* **Brief 1**:
In the passage about Wagner's playwriting, what invasive plant did Wagner begin thinking of writing about in Belflower's course?
* **Brief 2**:
From the passage about Wagner's playwriting, quote the stretch from "Going beyond theater" through "all-undergraduate playwriting festival.".
━━━━━ Extract to read
Wagner’s epiphany came sophomore year when, in Belflower’s playwriting course, they began thinking of a way to write about blackberries, an invasive and ubiquitous plant across Washington state.

The decision to comment on capitalism came as they wrote “Blood & Blackberries.” The one-act play tells the story of a starving child forced to repay a debt for eating blackberries on a woman’s property by helping her make and sell fruit pies.

At one point, the woman-witch archetype serves slices of pie to some audience members — making them complicit in the cruelty. Two young men who received the treat in the play’s first production, though, reacted by devouring the pie rather than appearing uncomfortable.

“Blackberries became an allegory of capitalism, so in some ways their reaction is kind of perfect,” Wagner says. “What’s the point of a play if not to take advantage of all these people in a room together and do things you can’t do in books or film?”

Going beyond theater writing

Having decided on playwriting, Wagner continued to explore the world of theater beyond writing. Spending time with Theater Emory helped lay out the hierarchy of theater work, as did an initially volunteer role as producer with Lenaia, the all-undergraduate playwriting festival.
━━━━━━━━━━
━━━━━ Dataset extract
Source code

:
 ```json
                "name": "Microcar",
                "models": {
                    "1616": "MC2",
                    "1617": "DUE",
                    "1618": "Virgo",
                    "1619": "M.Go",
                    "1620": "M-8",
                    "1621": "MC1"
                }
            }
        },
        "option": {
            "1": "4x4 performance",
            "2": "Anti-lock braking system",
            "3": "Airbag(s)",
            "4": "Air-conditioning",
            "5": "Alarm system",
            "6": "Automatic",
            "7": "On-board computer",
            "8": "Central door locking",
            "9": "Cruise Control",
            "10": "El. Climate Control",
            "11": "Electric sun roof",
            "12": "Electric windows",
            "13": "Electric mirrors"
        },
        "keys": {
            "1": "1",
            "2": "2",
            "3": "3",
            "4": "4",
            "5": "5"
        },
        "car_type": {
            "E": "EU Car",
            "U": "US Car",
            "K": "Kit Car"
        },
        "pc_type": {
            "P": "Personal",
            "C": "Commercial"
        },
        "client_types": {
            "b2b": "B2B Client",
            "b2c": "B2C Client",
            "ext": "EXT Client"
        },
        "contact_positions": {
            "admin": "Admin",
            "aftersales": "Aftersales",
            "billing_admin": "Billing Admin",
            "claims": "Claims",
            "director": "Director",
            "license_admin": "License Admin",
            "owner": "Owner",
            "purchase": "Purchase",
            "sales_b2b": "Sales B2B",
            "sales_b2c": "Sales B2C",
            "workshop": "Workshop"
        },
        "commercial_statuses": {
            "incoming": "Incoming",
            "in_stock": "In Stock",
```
━━━━━━━━━━
* **Response 1**:
Blackberries.

* **Response 2**:
Going beyond theater writing

Having decided on playwriting, Wagner continued to explore the world of theater beyond writing. Spending time with Theater Emory helped lay out the hierarchy of theater work, as did an initially volunteer role as producer with Lenaia, the all-undergraduate playwriting festival.